[Rows contained in a dataset]

.....

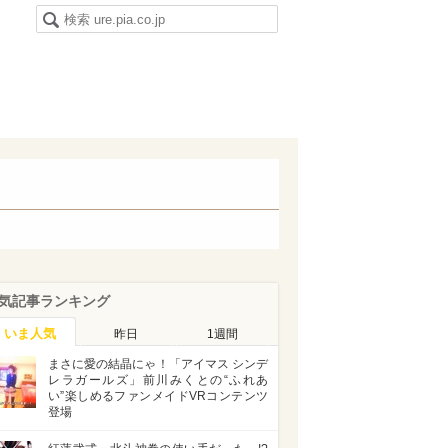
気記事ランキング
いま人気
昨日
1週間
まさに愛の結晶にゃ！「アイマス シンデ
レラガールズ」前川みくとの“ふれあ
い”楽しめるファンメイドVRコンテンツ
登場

.....

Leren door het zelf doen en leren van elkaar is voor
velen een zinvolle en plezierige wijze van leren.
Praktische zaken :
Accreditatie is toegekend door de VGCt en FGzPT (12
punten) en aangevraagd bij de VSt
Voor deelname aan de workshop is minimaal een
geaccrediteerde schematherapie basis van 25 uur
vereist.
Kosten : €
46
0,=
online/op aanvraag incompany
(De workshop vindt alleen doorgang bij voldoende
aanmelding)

.....

## Exercise brief
Locate every row above that contains the word "leren", and copy each of those rows.

## Task response
Leren door het zelf doen en leren van elkaar is voor
velen een zinvolle en plezierige wijze van leren.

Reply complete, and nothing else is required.